→ Task material
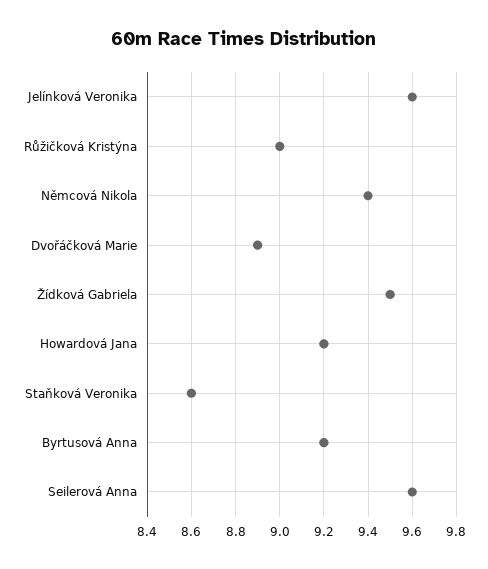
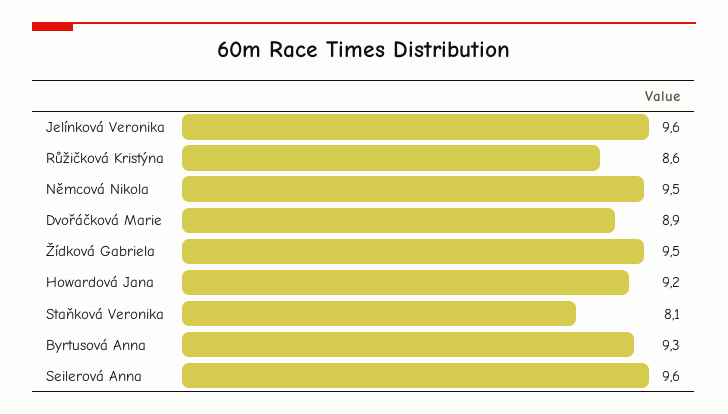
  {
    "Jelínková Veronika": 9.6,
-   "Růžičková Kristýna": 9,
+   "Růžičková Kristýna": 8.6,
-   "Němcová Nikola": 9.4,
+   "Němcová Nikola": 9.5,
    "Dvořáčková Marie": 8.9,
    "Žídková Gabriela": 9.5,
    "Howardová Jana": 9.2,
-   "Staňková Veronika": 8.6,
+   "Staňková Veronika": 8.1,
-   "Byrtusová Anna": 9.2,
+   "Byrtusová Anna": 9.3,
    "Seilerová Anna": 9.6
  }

→ Work instruction
Everything in the records should be repeated exactly except the images.

→ Answer section
  {
    "Jelínková Veronika": 9.6,
-   "Růžičková Kristýna": 9,
+   "Růžičková Kristýna": 8.6,
-   "Němcová Nikola": 9.4,
+   "Němcová Nikola": 9.5,
    "Dvořáčková Marie": 8.9,
    "Žídková Gabriela": 9.5,
    "Howardová Jana": 9.2,
-   "Staňková Veronika": 8.6,
+   "Staňková Veronika": 8.1,
-   "Byrtusová Anna": 9.2,
+   "Byrtusová Anna": 9.3,
    "Seilerová Anna": 9.6
  }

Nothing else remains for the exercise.